◆ Data for processing
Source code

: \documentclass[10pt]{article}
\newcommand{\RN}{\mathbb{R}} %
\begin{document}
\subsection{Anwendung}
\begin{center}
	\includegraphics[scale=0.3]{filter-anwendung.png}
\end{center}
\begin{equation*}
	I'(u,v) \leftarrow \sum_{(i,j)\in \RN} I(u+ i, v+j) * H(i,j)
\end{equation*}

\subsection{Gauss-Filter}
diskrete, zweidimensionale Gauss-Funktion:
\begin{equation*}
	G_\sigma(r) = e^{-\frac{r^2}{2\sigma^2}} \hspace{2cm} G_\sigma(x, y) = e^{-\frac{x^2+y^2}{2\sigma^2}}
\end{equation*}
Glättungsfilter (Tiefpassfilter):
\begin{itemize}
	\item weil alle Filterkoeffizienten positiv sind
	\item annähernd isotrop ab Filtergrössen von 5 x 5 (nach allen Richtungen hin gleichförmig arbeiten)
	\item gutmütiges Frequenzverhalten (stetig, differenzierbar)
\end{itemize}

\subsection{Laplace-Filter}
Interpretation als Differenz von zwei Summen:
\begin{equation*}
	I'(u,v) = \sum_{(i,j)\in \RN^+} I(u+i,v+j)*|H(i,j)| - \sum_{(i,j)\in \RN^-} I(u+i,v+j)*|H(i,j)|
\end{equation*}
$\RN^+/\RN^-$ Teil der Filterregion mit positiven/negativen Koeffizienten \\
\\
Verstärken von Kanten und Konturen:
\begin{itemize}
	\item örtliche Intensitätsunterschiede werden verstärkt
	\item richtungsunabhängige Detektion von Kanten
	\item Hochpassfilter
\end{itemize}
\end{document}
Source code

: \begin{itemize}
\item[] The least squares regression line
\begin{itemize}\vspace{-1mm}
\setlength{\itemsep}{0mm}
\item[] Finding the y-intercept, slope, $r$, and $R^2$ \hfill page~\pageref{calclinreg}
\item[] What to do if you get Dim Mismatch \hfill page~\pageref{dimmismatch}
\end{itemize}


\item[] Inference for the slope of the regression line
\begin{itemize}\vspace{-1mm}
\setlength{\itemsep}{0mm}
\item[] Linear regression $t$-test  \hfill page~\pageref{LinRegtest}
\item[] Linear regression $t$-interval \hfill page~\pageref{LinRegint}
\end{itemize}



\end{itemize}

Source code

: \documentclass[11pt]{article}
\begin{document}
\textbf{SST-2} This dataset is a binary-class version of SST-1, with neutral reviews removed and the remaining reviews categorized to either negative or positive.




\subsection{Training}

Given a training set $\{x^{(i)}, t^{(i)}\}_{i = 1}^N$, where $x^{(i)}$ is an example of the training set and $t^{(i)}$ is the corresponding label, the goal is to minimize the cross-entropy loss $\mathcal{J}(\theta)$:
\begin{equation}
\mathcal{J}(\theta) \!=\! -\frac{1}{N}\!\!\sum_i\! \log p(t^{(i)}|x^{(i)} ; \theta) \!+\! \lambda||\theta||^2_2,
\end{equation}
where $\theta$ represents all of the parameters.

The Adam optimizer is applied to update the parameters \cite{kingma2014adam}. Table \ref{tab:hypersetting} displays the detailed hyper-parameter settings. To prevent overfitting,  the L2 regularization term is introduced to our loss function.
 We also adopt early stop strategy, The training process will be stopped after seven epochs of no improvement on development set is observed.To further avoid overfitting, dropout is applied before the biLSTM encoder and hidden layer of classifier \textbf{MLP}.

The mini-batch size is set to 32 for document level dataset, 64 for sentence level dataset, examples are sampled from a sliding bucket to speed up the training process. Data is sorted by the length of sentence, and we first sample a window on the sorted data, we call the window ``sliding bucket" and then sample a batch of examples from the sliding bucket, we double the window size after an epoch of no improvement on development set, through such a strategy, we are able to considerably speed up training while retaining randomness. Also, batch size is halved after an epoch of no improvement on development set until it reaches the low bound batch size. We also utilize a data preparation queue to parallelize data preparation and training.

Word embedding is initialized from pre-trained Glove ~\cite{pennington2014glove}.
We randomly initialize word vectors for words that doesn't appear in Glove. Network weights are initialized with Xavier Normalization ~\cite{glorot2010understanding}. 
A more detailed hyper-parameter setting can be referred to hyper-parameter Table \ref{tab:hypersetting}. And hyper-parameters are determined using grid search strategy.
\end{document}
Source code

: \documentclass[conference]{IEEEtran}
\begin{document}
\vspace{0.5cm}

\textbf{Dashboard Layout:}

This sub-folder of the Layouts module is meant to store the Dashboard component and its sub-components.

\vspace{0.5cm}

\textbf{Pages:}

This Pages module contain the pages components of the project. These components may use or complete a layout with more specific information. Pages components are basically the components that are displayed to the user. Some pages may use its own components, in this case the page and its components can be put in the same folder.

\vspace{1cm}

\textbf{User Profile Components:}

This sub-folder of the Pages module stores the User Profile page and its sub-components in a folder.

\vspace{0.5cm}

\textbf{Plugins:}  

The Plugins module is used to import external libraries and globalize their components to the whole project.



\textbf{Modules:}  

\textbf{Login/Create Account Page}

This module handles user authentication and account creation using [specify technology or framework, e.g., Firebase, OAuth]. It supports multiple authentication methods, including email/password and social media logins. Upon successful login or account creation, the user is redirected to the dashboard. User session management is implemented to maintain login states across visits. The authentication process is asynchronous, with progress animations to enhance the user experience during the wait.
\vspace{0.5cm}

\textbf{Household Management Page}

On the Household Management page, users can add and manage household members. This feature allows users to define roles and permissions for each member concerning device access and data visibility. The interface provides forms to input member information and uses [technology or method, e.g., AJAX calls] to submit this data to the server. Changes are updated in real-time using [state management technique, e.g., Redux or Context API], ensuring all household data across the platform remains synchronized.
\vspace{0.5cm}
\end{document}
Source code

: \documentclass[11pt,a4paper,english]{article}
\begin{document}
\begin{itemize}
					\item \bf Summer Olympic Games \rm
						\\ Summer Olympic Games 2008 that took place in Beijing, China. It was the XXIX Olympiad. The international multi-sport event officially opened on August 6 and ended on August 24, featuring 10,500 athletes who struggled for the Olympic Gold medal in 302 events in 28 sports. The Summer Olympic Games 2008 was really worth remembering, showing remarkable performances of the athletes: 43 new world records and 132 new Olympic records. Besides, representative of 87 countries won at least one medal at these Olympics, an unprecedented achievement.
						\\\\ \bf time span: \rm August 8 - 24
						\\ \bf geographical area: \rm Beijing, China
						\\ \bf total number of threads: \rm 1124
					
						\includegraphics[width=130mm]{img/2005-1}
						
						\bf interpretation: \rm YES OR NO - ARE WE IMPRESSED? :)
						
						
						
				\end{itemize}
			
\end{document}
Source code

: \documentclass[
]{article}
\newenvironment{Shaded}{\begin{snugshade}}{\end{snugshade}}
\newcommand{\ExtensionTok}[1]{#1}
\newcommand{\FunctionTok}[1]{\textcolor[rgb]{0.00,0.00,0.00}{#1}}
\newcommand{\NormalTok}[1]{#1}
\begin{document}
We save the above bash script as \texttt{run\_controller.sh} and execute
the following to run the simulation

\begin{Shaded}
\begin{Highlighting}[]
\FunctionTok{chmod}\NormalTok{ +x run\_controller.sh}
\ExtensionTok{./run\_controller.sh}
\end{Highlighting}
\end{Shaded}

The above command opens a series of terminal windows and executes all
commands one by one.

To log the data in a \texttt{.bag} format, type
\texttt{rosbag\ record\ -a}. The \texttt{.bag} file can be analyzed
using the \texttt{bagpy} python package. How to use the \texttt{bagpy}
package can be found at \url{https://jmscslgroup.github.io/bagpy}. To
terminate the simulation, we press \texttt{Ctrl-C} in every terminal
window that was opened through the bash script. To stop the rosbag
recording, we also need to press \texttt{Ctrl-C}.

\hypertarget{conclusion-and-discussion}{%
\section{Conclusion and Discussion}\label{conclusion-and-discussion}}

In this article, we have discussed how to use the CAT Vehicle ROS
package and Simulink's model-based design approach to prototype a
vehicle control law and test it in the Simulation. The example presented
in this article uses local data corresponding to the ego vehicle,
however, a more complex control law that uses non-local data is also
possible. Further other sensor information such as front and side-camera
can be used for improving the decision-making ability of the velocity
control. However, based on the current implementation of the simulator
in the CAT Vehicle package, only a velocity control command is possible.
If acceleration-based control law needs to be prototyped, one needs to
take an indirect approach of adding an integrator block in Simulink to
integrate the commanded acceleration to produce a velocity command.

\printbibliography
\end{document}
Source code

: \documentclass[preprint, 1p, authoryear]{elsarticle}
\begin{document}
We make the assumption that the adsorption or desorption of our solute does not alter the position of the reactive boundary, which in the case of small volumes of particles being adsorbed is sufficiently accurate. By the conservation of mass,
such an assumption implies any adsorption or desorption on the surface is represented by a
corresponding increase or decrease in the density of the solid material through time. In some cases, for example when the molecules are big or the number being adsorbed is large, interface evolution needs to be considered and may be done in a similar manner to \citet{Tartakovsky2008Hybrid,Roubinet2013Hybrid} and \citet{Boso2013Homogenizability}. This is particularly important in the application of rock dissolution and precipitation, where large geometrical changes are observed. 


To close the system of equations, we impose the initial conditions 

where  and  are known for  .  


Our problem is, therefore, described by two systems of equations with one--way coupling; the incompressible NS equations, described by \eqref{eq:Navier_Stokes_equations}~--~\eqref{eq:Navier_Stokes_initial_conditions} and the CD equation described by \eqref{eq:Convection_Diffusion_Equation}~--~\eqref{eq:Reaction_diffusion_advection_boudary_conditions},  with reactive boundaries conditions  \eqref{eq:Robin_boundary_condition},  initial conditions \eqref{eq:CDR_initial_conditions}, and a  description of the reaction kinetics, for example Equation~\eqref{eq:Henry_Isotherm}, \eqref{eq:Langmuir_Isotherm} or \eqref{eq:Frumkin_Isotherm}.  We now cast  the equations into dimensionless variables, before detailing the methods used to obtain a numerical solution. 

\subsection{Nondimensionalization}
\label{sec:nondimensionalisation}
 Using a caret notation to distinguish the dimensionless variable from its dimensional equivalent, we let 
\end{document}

◆ Job item
Scan the listing for the word "being". Copy every line in which it appears.

◆ Task result
We make the assumption that the adsorption or desorption of our solute does not alter the position of the reactive boundary, which in the case of small volumes of particles being adsorbed is sufficiently accurate. By the conservation of mass,
corresponding increase or decrease in the density of the solid material through time. In some cases, for example when the molecules are big or the number being adsorbed is large, interface evolution needs to be considered and may be done in a similar manner to \citet{Tartakovsky2008Hybrid,Roubinet2013Hybrid} and \citet{Boso2013Homogenizability}. This is particularly important in the application of rock dissolution and precipitation, where large geometrical changes are observed. 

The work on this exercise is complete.